A vida colectiva segundo Aristóteles
A pleonexia tornou-se nas nossas sociedades abastadas
um modo de vida, uma meta, um objectivo último, quer pessoal, quer colectivo. As
economias vivem obcecadas com o crescimento e cada um de nós vive na procura do
“sempre mais”. Não é o capitalismo
moderno o endeusamento sistémico disto mesmo? Os Gregos antigos fizeram a
experiência desta desmedida errática do desejo que quer sempre mais e a esta
errância desmedida chamaram-lhe pleonexia.
A pleonexia implica uma relação a nós próprios – quero
sempre mais do que aquilo que tenho – mas também aos outros – se quero sempre
mais, arrisco-me a privar os outros do quinhão que lhes é devido. A pleonexia
tem por isso um sentido ético e político. Surge assim a questão democrática e
na democracia a pleonexia é uma ameaça à igualdade democrática, porque a
desmedida cria sempre assimetrias e desigualdades.
Aristóteles pensava a pleonexia como nociva e vã, na
medida em que se queremos sempre mais é porque aquilo que quisemos em primeiro
lugar era inconsistente. Aristóteles ficaria muito surpreendido de ver como é
que as nossas sociedades de consumo fizeram da pleonexia um modo de vida
desejável.
Como desejar o bem, como viver fascinado por aquilo que é
bom? A ética aristotélica das virtudes tem uma dimensão ao mesmo tempo pessoal,
íntima, e colectiva, política. Aristóteles, no seu livro, Ética a Nicómaco
dá-nos uma definição de virtude dizendo que a virtude é uma disposição que tem
que ver com as intenções, quer dizer, com os princípios da acção, com aquilo
que nos leva a agir: é uma disposição que reside na mediação, na medida, no
meio termo. Mas, para Aristóteles não há resposta fora da situação concreta. O
que é interessante nesta formulação é que o princípio geral dá lugar às
circunstâncias particulares. Toda a acção virtuosa é associada à medida. A
acção é sempre uma acção concreta numa situação determinada, pertence ao
domínio do singular, uma pessoa concreta que age num momento determinado, numa
cidade X e numa determinada circunstância. Aristóteles não nos fornece um
catálogo de boas acções que devemos realizar em todas as circunstâncias e de
forma uniforme. Para ele, o meio termo deve ser adaptado a cada situação: um
atleta deve comer mais do que uma criança ou do que alguém que não tem que
despender tanta energia física.
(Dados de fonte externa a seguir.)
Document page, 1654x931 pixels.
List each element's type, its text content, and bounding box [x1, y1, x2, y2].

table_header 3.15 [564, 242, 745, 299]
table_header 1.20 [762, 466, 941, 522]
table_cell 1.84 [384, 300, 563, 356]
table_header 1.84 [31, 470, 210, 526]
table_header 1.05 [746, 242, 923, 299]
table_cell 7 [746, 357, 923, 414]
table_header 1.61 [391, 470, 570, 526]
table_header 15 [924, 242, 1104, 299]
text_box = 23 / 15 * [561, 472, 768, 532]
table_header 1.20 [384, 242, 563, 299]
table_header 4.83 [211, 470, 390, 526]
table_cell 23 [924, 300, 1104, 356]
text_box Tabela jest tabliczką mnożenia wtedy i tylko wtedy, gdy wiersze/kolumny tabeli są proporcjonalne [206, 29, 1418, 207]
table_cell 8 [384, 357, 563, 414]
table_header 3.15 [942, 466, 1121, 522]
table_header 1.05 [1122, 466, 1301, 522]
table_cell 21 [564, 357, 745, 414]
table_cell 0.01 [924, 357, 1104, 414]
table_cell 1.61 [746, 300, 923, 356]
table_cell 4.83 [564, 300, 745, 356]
A virtude diz respeito aos indivíduos e às
circunstâncias. A ética aristotélica abre, deste modo, possibilidades ao
discernimento, sem prescrever um catálogo de regras que poderíamos aplicar.
Nada em Aristóteles é do tipo prescritivo “apliquem e tornem-se felizes”, não
nos dá nenhuma receita sobre a felicidade. Contudo, as virtudes não devem ser apenas
compreendidas num sentido individual, mas também colectivo, político. É o caso
da amizade, da philia. A philia é o laço social entre duas ou
mais pessoas, que existe no interior da família, das associações, dos grupos e
de toda a comunidade política. É a noção do campo ético à qual Aristóteles
dedica mais páginas e é interessante ver que esta noção vai do mais íntimo e
mais pessoal ao mais político, ao mais exterior, ao mais público, passando por
níveis intermédios. É por isso que podemos traduzir philia por ‘laço
social’. Para Aristóteles, a democracia é o melhor garante da philia,
porque em democracia realiza-se a máxima igualdade, não é questão de um grupo
de pessoas que possuem mais poder que outras; a igualdade é a amizade, segundo
um provérbio grego.
Vivemos hoje num mundo em que duas dúzias de pessoas possuem
mais do que a metade de toda a humanidade, passamos ao lado de pessoas na rua
que são tratadas de uma forma pior do que embrulhos descartáveis… e tudo
continua indiferente.
Aristóteles chamou a atenção para algo de muito justo, de
muito forte, mostrando que uma comunidade política não pode funcionar bem se
não tiver em conta o sentido das proporções, da justa medida e que não há
comunidade humana saudável e una sem o sentido da amizade.